Dia, Perplexity Comet, ChatGPT Atlas, and Microsoft Edge with Copilot Mode all ship an AI assistant as part of the core browsing surface, but they make different bets about how aggressive the assistant should be.
| Browser | Released | Built on | Default assistant | Agent autonomy | Primary use case |
|---|---|---|---|---|---|
| Dia | June 2025 beta, October 2025 GA | Chromium | Dia chat with Skills | Low. Reads and writes inside open tabs, no general DOM automation. | Writing, research, and chatting with open tabs. |
| Perplexity Comet | July 2025 | Chromium | Perplexity assistant | Medium. Includes Comet Assistant for multi-step browsing tasks. | Cited research and answer-first browsing. |
| ChatGPT Atlas | October 2025 | Chromium | ChatGPT with Agent Mode | High. Agent Mode can click through sites and complete multi-step tasks. | Power use for ChatGPT subscribers. |
| Microsoft Edge Copilot Mode | 2025 update to Edge | Chromium | Microsoft Copilot | Medium. Tab-aware actions and some workflow agents. | Office and Microsoft 365 integration. |
| Google Chrome with Gemini | Ongoing | Chromium | Gemini in Chrome | Low to medium. Page-level summarization and write assistance. | Mass-market default with light AI. |
Reviewers generally describe Dia as the most polished and least pushy of the AI browsers. It does not try to autopilot through complex web tasks the way Atlas does, and it does not surface a search-engine-style answer pane the way Comet does. Its biggest single advantage is the ability to mix many tabs into a single conversation, which makes it a strong tool for research, comparison shopping, and long-form writing.

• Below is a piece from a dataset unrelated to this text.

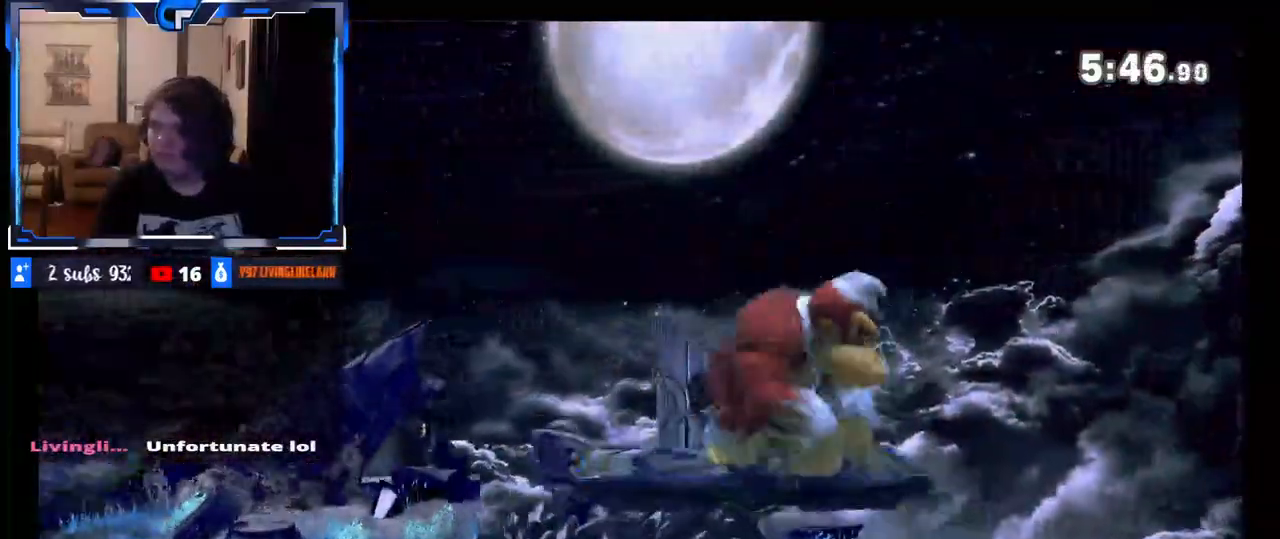
{"buttons": [], "left_stick": "center", "right_stick": "center", "events": [[17, "right_stick", "left"], [167, "right_stick", "center"], [300, "left_stick", "center"]]}
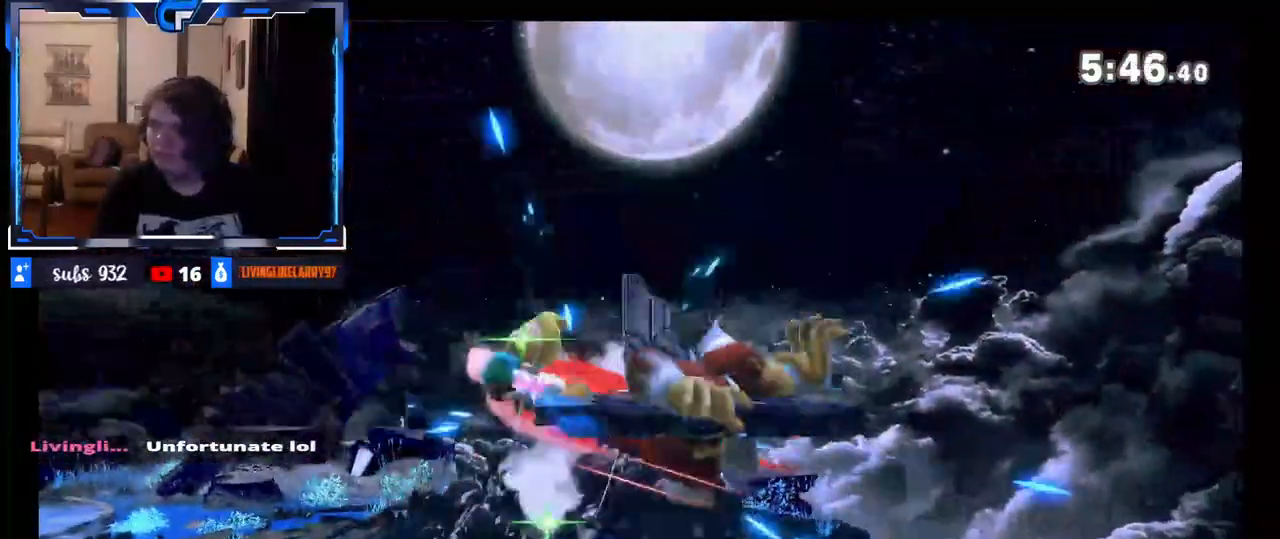
{"buttons": [], "left_stick": "left", "right_stick": "center", "events": [[50, "left_stick", "left"]]}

Early coverage of the Dia beta was largely positive on craft and skeptical on category. The Verge's David Pierce interviewed Miller around the beta launch and wrote that Dia's ability to reference several tabs at once was its most impressive initial feature, while noting that the browser still felt rough around the edges and was Mac-only. TechCrunch covered both the beta launch and the November 2025 update that ported Arc's most popular features into Dia. 9to5Mac, Engadget, and MacRumors covered the October 2025 general availability launch with similar framing: a working AI browser from a team with a strong design reputation, still incomplete, and now backed by Atlassian's balance sheet.

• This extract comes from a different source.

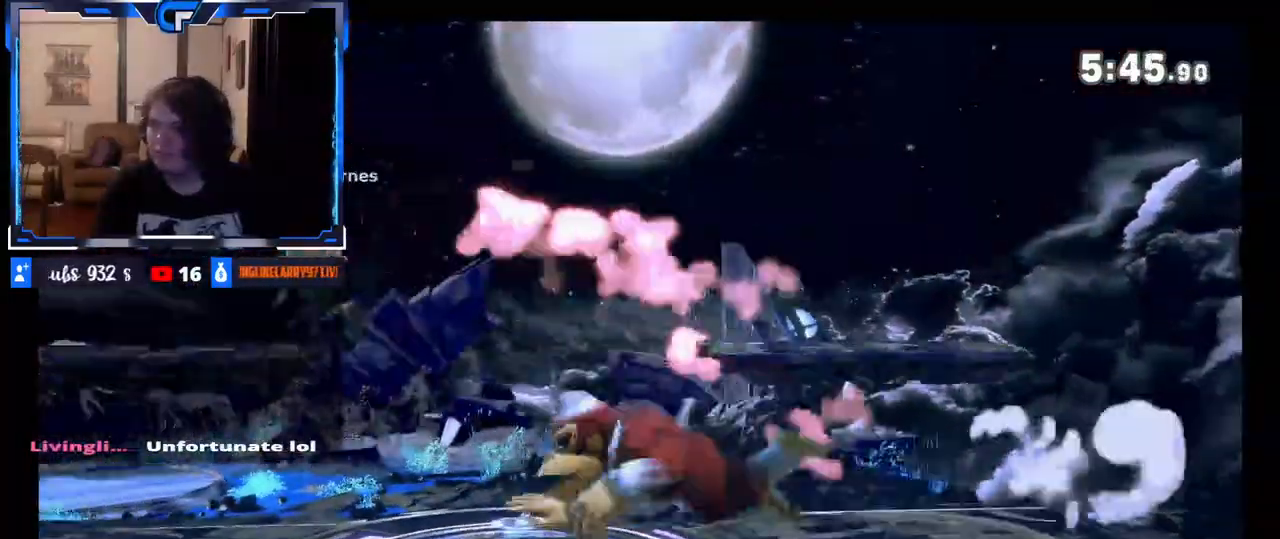
{"buttons": [], "left_stick": "center", "right_stick": "center", "events": [[200, "left_stick", "center"]]}
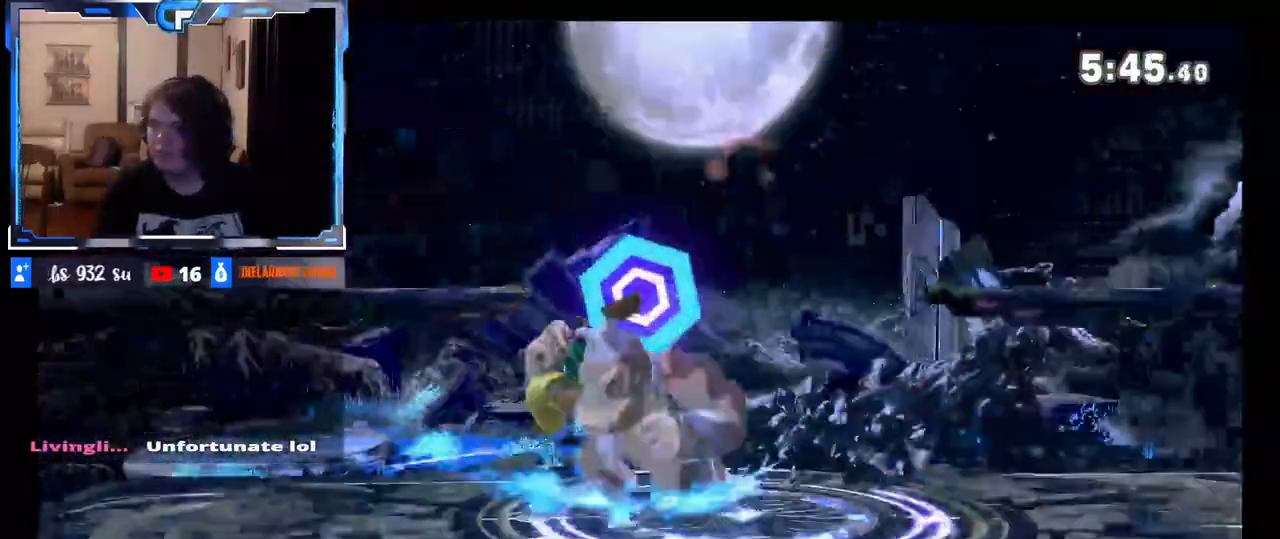
{"buttons": [], "left_stick": "right", "right_stick": "center", "events": [[133, "X", "down"], [217, "left_stick", "right"], [367, "X", "up"]]}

Long-form analysis from Stratechery and Daring Fireball treated the Atlassian acquisition as the more important story than the product itself. John Gruber called the price "sensible" and noted that Atlassian was effectively buying a senior product team and a credible AI browser surface for less than the cost of building one from scratch. Ben Thompson at Stratechery framed the move as Atlassian buying a way to put its own Rovo agent into the browser, where the work actually happens, rather than competing to embed AI inside individual SaaS apps.

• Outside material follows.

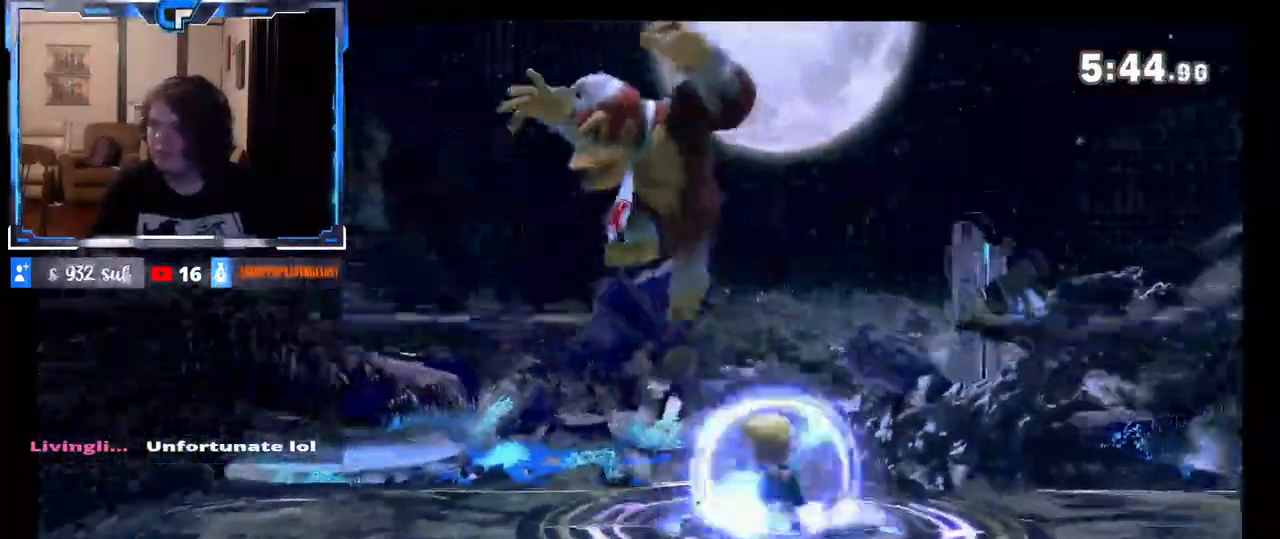
{"buttons": [], "left_stick": "center", "right_stick": "center", "events": [[117, "left_stick", "left"], [217, "left_stick", "center"]]}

User reception split along familiar lines. Arc loyalists were vocally upset about the pivot through much of 2025; the November 2025 update that brought back vertical tabs, sidebar mode, and Focus mode pulled some of them back. Mainstream reviewers and casual users praised the chat-with-tabs experience, in some cases describing the switching cost from Chrome as low. Critics of agentic browsing in general, including some security researchers, treated Dia as the most conservative of the AI browsers and therefore the least risky for everyday use, since Skills cannot run arbitrary code on the local machine and the assistant does not silently click through websites.